▶ **STATED PROBLEM**
Print every row below word for word, omitting the pictures.

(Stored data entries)
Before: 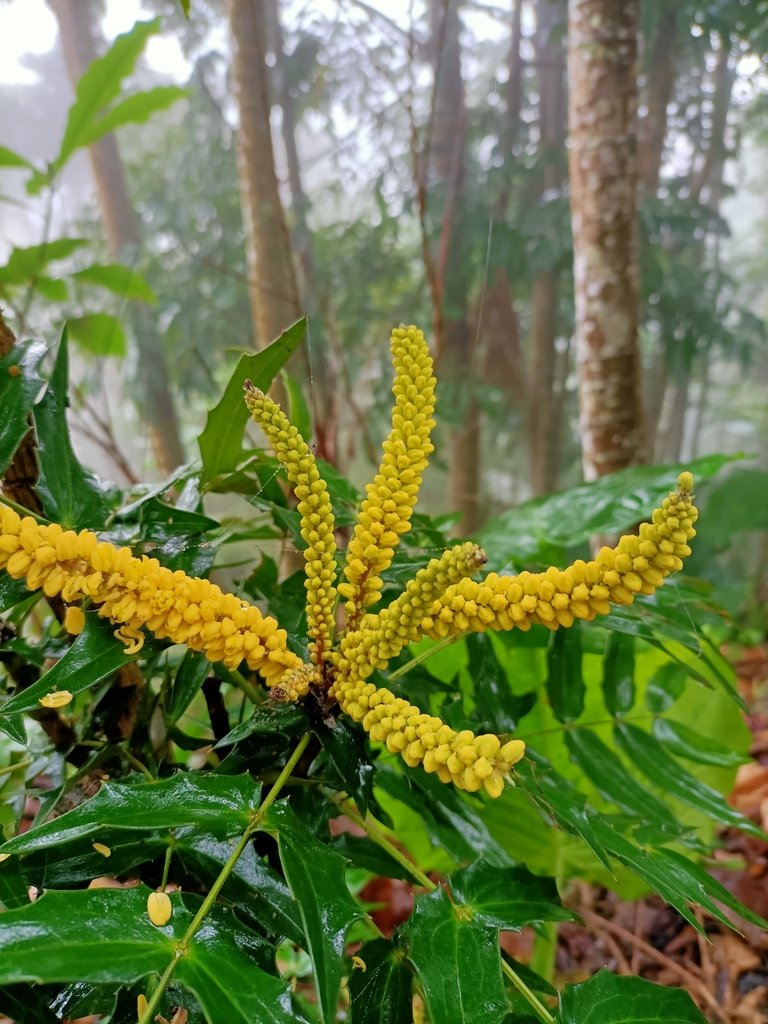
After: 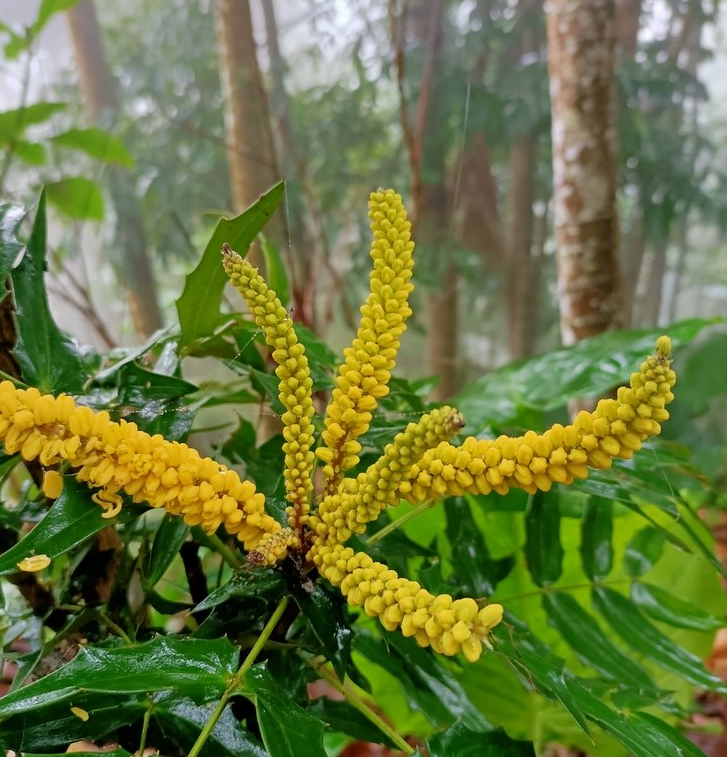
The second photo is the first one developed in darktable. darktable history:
crop and rotate: left 2.941%, top 13.323%, right 2.324%, bottom 12.673%
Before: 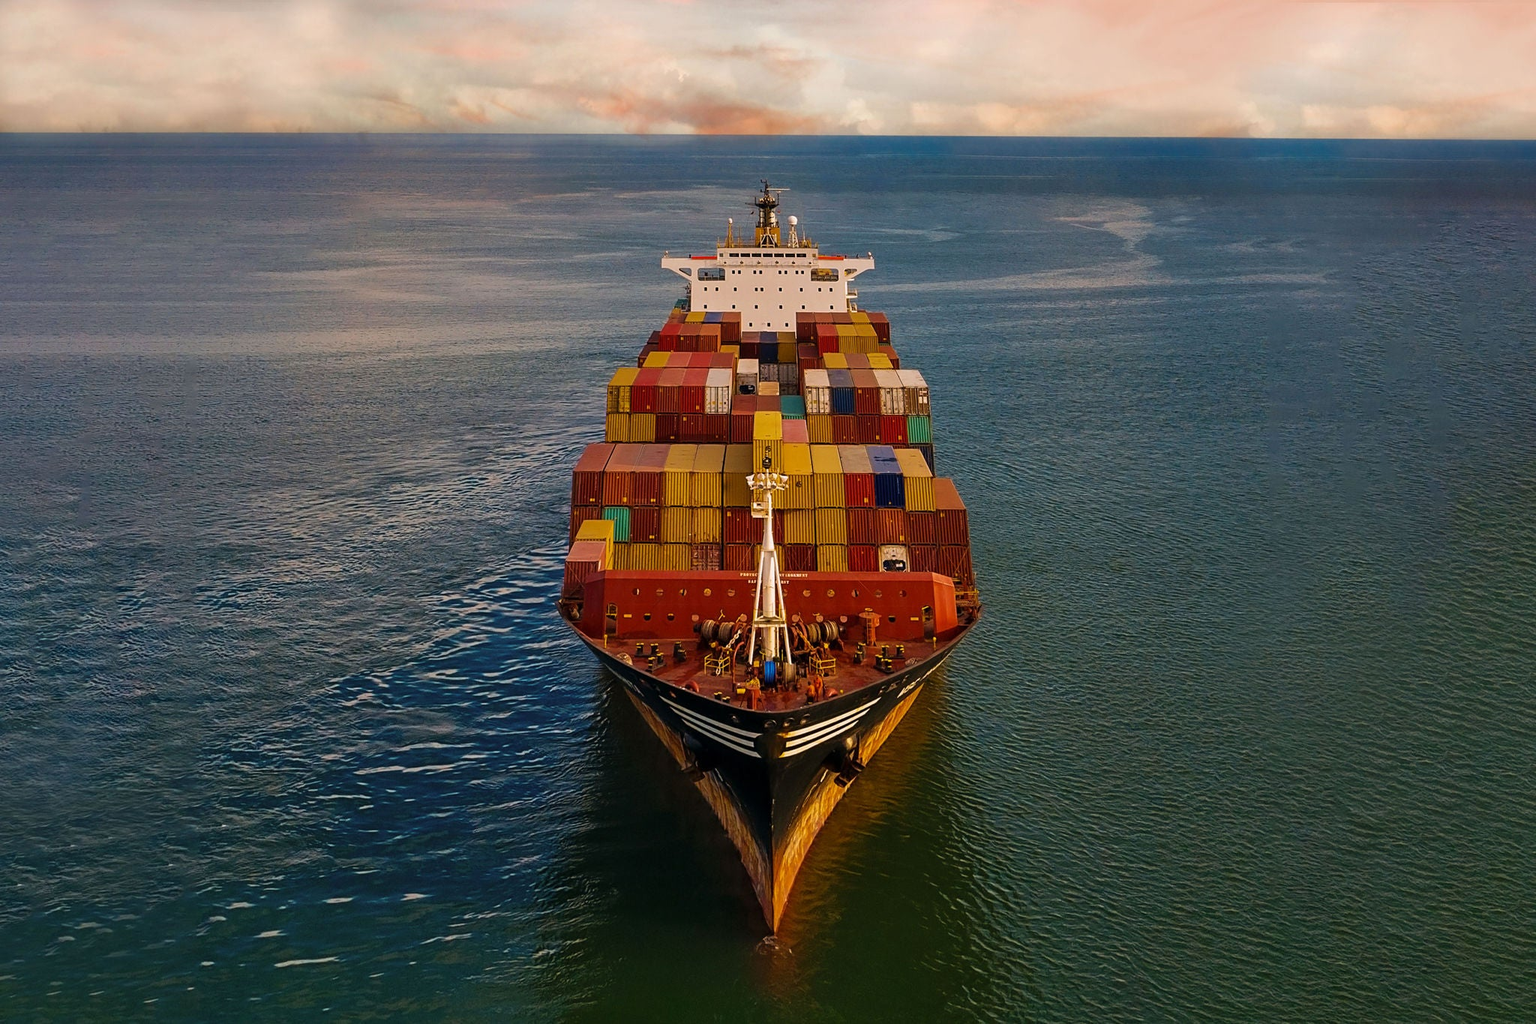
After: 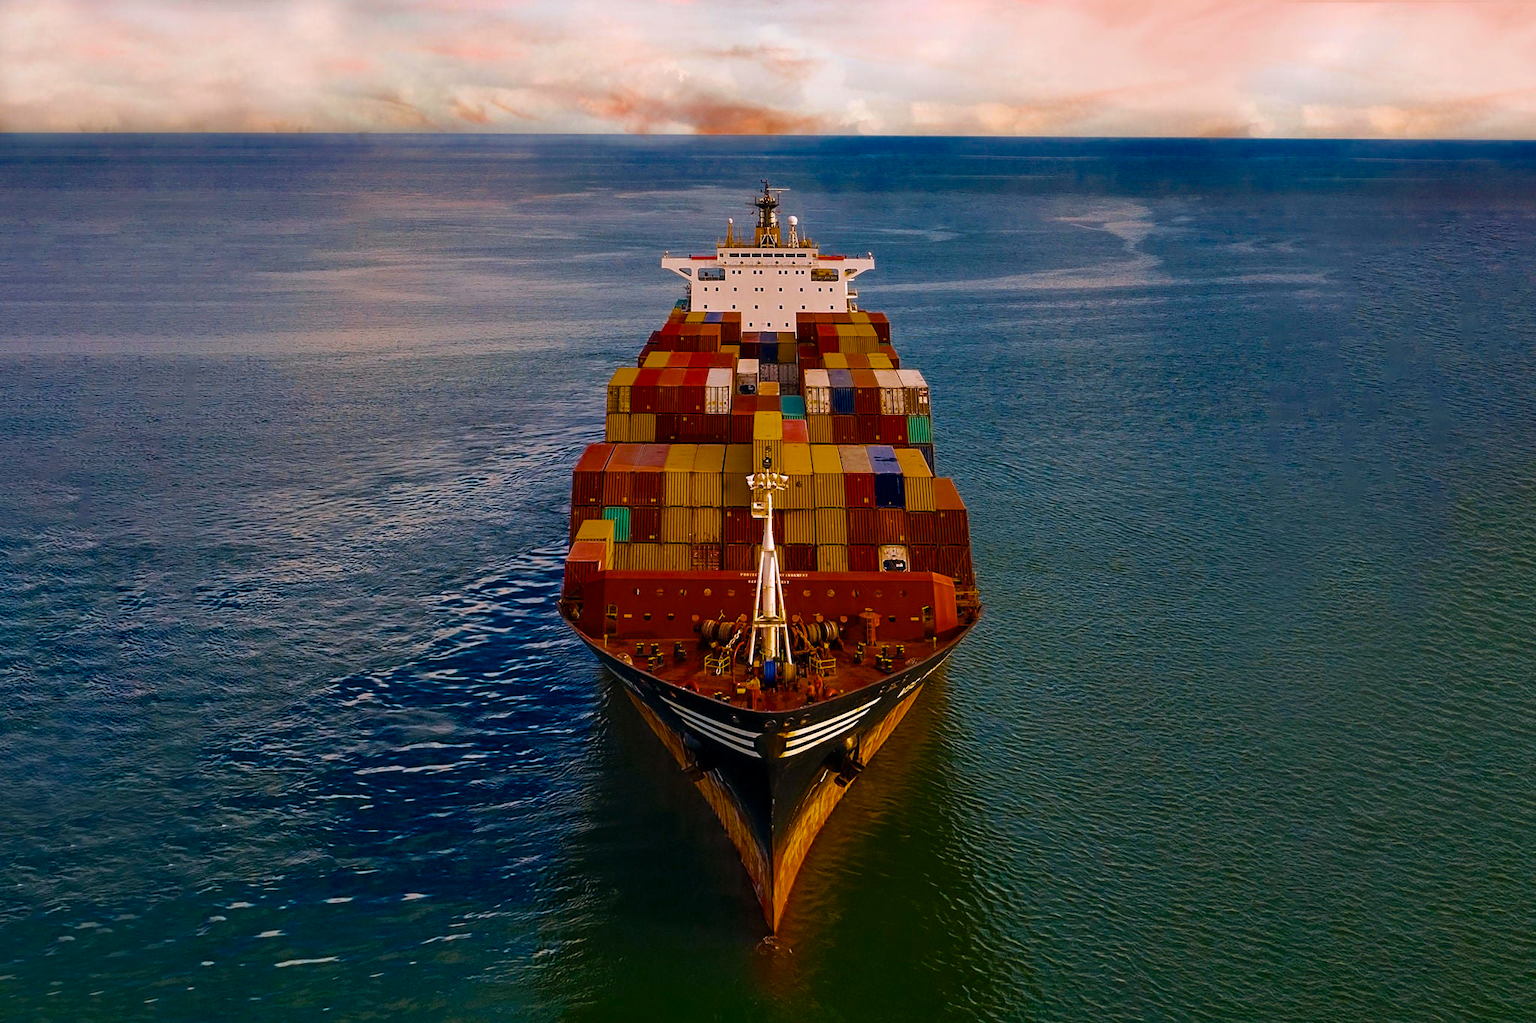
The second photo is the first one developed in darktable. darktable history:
color balance rgb: perceptual saturation grading › global saturation 25.389%, global vibrance 15.838%, saturation formula JzAzBz (2021)
color calibration: illuminant as shot in camera, x 0.358, y 0.373, temperature 4628.91 K
shadows and highlights: shadows -0.942, highlights 39.94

▶ **PROBLEM SOLUTION**
Before: 
After: 
The second photo is the first one developed in darktable. darktable history:
crop and rotate: left 2.941%, top 13.323%, right 2.324%, bottom 12.673%
Before: 
After: 
The second photo is the first one developed in darktable. darktable history:
color balance rgb: perceptual saturation grading › global saturation 25.389%, global vibrance 15.838%, saturation formula JzAzBz (2021)
color calibration: illuminant as shot in camera, x 0.358, y 0.373, temperature 4628.91 K
shadows and highlights: shadows -0.942, highlights 39.94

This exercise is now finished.